I would argue that there is a moral imperative for the West, and most specifically America, to lead the fight against the propagation of Islamic fundamentalist terrorism. This moral imperative is predicated on what Jean Bethke Elshtain, in her book Just War Against Terror rightly expounds: “The first American foundational principle is moral equality: All human beings are created equal and are endowed by their Creator with certain inalienable rights” (26). The critical distinction to be made for application to the current issue is that this concept allows, in principle, the distinction between principle and practice. Thus, America can, as Elshtain writes, “use a founding principle to defeat practices that violated that principle” (27). As a result, this foundational principle suggests what Elshtain points out, “In a decent polity, our prejudices should be challenged rather than reinforced by our principles . . . . [Thus] the ability of the American polity to use its own tradition’s commitments to eliminate abhorrent practices tells us [that]. . . . Thinking politically requires looking at both principles and practices and considering how they do, or do not, conform to one another” (28 ). Fundamentalist Islam fails to make such a critical distinction. Furthermore, as Elshtain asserts, “International bodies have defaulted on the use of coercive force on behalf of justice as an equal regard for all, hence a basic defense of human dignity” (168). Therefore, I would argue that the extension of this principle of moral equality in defense of human dignity and as the fundamental ethic of humanity requires the United States, as the world’s superpower, to as Elshtain writes, “deploy coercive force [in their behalf]. . . if they are victims of one of the many horrors attendant upon radical instability [like that which is predominant in fundamentalist Islamic regimes, such as the Taliban in Afghanistan]” (168). This concept of what Elshtain calls, “equal regard [is, indeed] an idea of international justice whose time has come” (168).

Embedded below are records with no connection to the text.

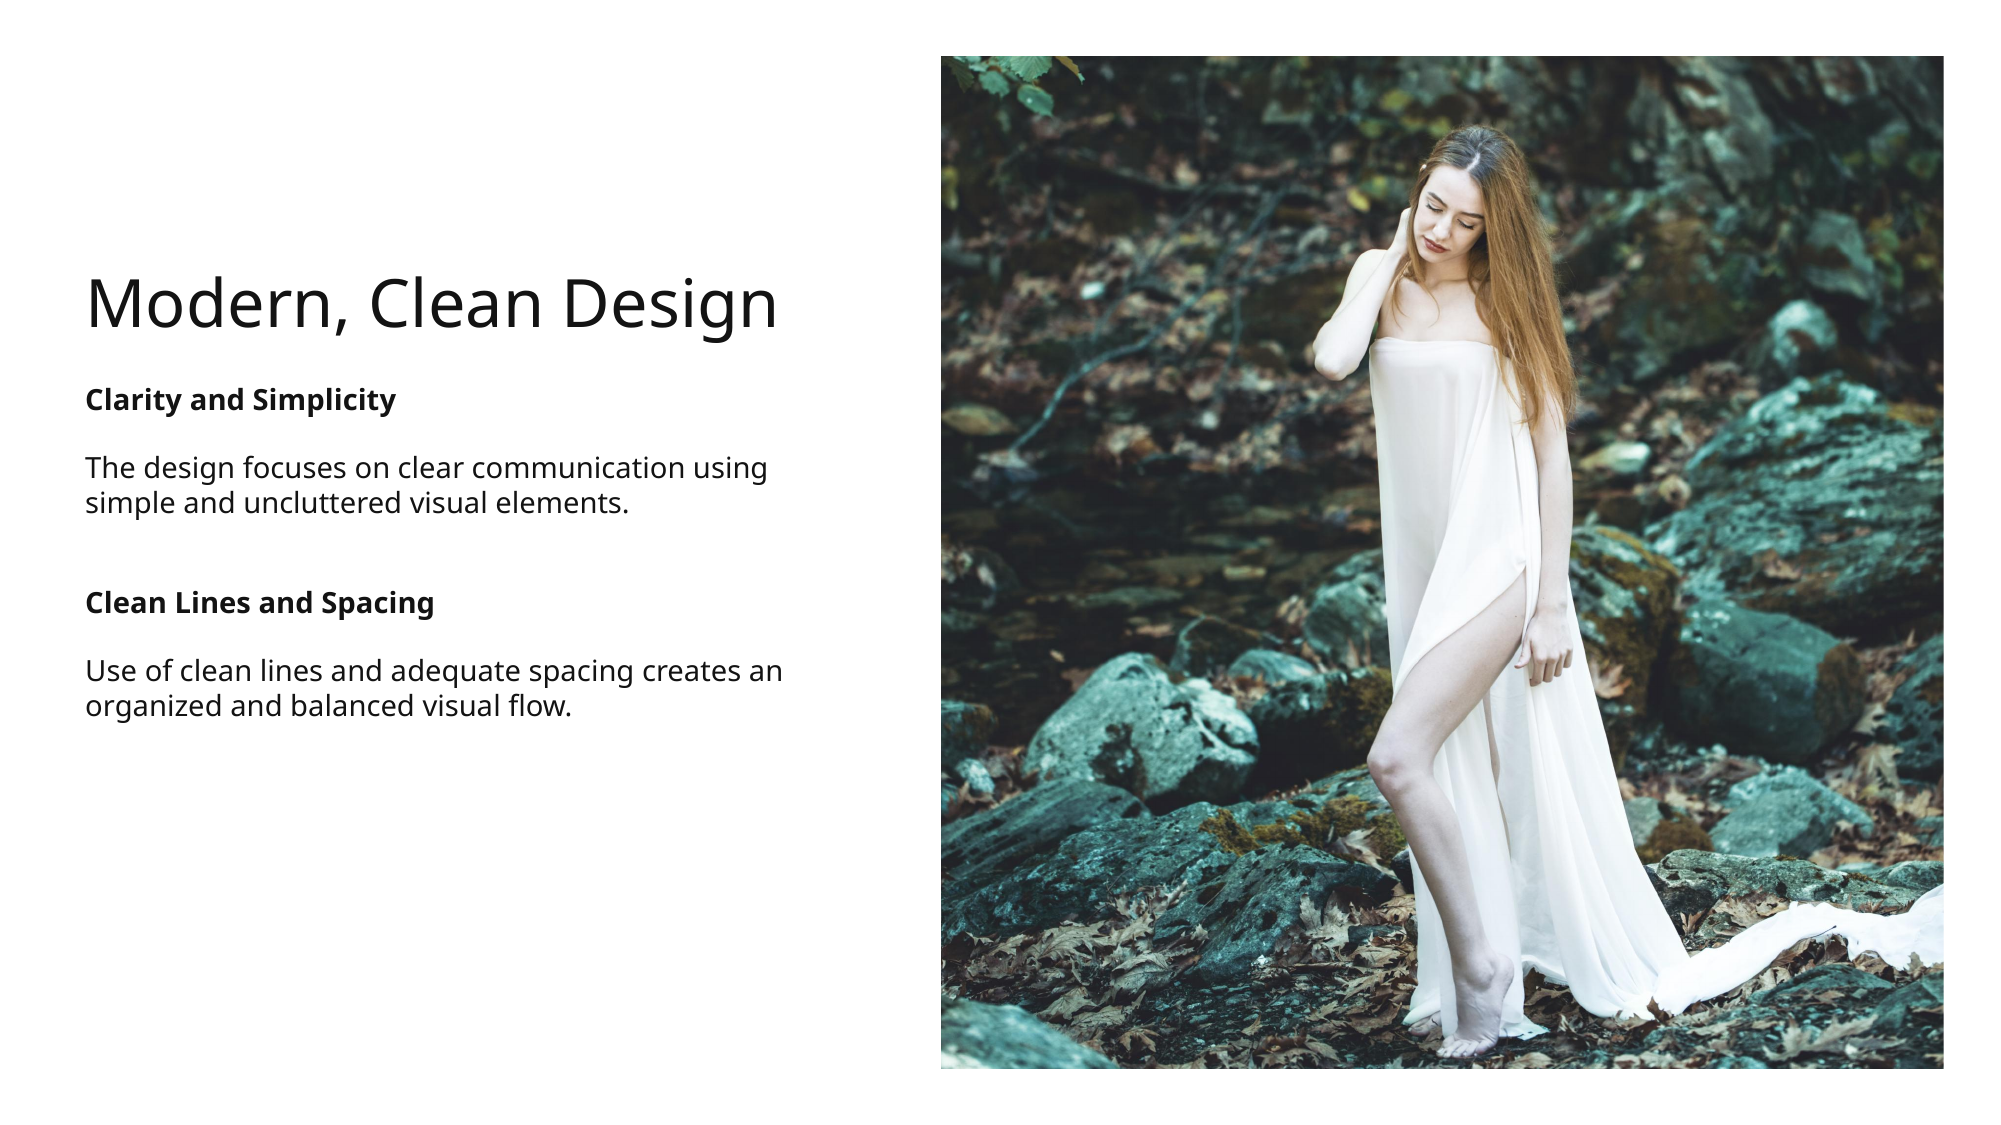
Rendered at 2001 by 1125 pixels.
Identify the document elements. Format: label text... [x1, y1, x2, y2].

title Modern, Clean Design [70, 98, 806, 350]
picture [941, 56, 1944, 1069]
text_box Clarity and Simplicity The design focuses on clear communication using simple and uncluttered visual elements. Clean Lines and Spacing Use of clean lines and adequate spacing creates an organized and balanced visual flow. [70, 373, 806, 1037]
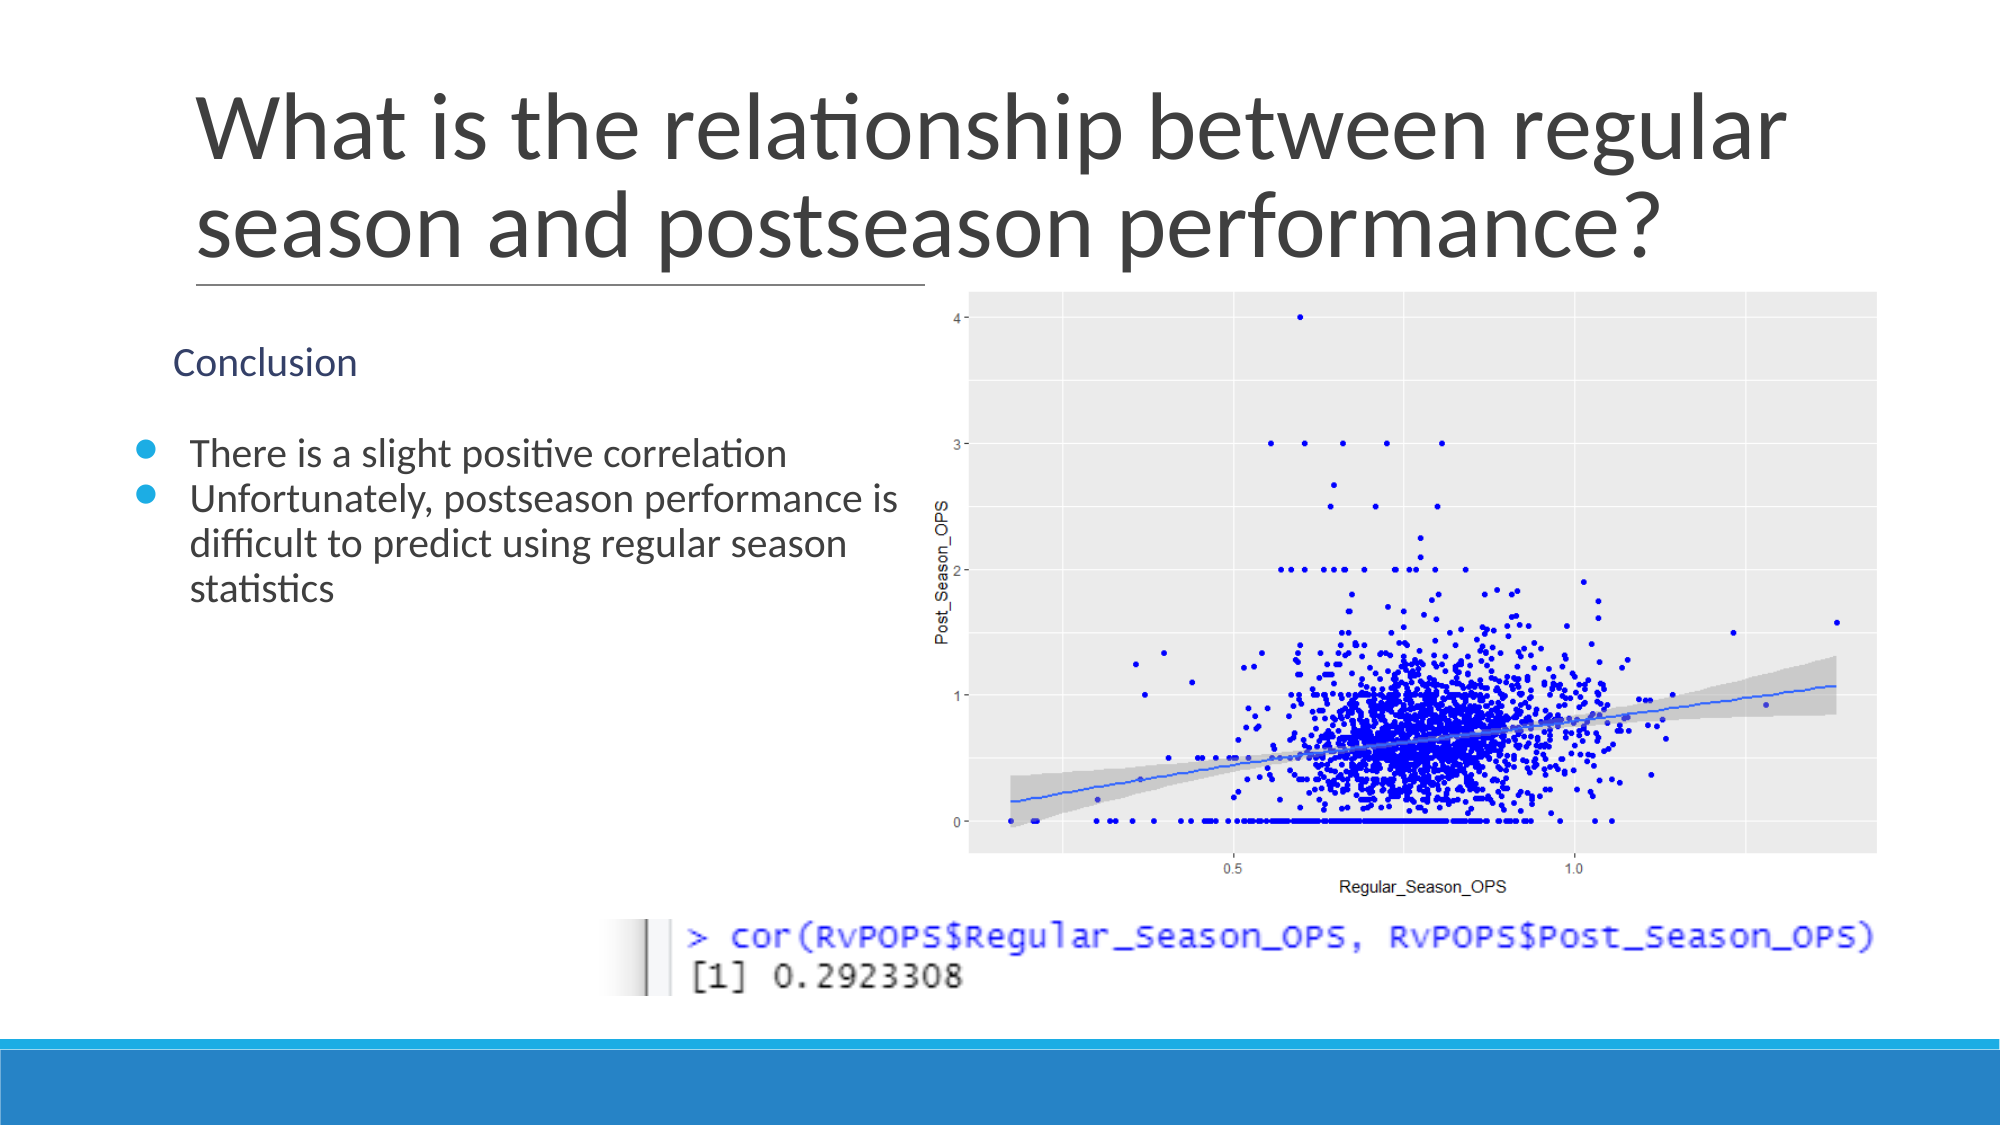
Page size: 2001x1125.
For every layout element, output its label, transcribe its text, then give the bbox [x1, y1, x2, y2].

title What is the relationship between regular season and postseason performance? [180, 47, 1830, 285]
picture [519, 284, 1972, 997]
list Conclusion [158, 302, 919, 423]
list There is a slight positive correlation Unfortunately, postseason performance is difficult to predict using regular season statistics [114, 423, 919, 963]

Essentially, what this amounts to is the acceptance of a paramount ethical responsibility that is consistent with the fundamental Christian just war ethic, which as Elshtain properly writes, “evaluate[s] all cries for justice and relief from people who are being preyed upon, whether by non-state marauders (such as the Al Qaeda terrorists) or by state-sponsored enforcers [such as the Taliban and Baathist regimes] . . . [as these] ethical considerations are themselves central to our national interests, correctly understood” (170). The author continues, “It is our long-term national interest to foster and sustain an international society of equal regard. . . . Strategic necessity and moral requirements here meet” (170). Our failure to assert this moral imperative and foster a real debate across the most pertinent ethical traditions, rooted in religion as they are, will result in a moral default away from what I believe is a decidedly accurate understanding of Christian just war tradition. Such a default would be tantamount to unbalancing the scales of quintessential justice perilously toward evil.